Un film de David Cronenberg

Déconnexion avec la réalité du monde

Dans un futur proche, alors que New York est assiégée par des indignés venus militer à l’occasion de la venue du président des États-Unis, un richissime golden boy demande à être emmené chez son coiffeur à l’autre bout de la ville et ce, malgré les recommandations de son consultant en sécurité…

Difficile de livrer une impression construite et ferme à la sortie d’un film aussi dense et complexe. Alors que nombre de fans s’attendaient à un retour aux sources de la part de Cronenberg, le voici qui livre un film à mille lieux des charnelles et malsaines histoires qu’il a pu conter dans les années quatre-vingt-dix et assez loin de ses drames psychologiques des années 2000. À l’image de l’année où il avait présenté son « Spider » en compétition cannoise en 2002, Cronenberg change de décennie et donc d’orientation artistique comme nous l’avions annoncé dans notre article sur le parcours de ce singulier réalisateur .

Il y a de quoi rester perplexe face à ce film conceptuel, ultra-verbeux et philosophique sur l’état d’une société capitaliste outrancière dans lequel notre monde s’embourbe.
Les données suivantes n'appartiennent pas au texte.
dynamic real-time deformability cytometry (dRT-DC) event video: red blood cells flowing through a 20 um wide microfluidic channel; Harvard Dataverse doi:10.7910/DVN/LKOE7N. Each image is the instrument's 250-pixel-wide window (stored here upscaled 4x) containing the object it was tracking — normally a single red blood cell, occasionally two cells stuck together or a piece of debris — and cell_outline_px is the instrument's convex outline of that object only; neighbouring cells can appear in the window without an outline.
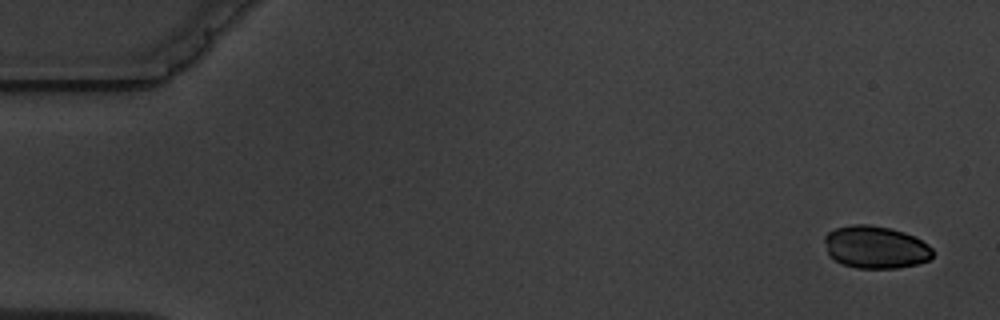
{"species": "common noctule bat (a hibernating species)", "species_latin": "Nyctalus noctula", "temperature_condition": "warm", "stored_images_in_passage": 5, "camera_frame_rate_fps": 3000, "um_per_image_px": 0.085, "animal": {"sex": "male", "body_mass_g": 19.5, "forearm_length_mm": 54.6}, "frame": {"image": 1, "passage_image": 1, "time_ms": 0.0, "image_size_px": [1000, 320], "cell_outline_px": [[932, 256], [928, 260], [916, 264], [896, 268], [856, 268], [844, 264], [828, 256], [824, 240], [824, 236], [828, 232], [836, 228], [852, 224], [868, 224], [892, 228], [916, 236], [928, 244], [932, 248]], "centroid_in_image_um": [74.42, 20.99], "position_along_channel_um": 10.6, "area_um2": 26.93}}
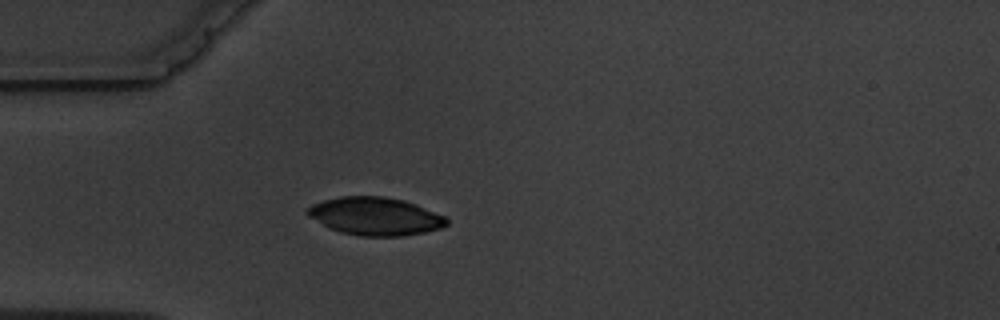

Aux vues des sommets internationaux sur la croissance des pays autrefois en pleine hégémonie économique, le sujet est on ne peut plus dans l’air du temps. On sent bien que la fin d’une ère approche et quoi de mieux pour ce réalisateur visionnaire que d’adapter un roman d’anticipation de Don DeLillo traitant justement de ce sujet. Et pour une fois, le cinéaste ontarien, pourtant habitué à mettre sa patte dans chacun de ses portages cinématographiques, le fait de manière très fidèle. Peut-être trop d’ailleurs.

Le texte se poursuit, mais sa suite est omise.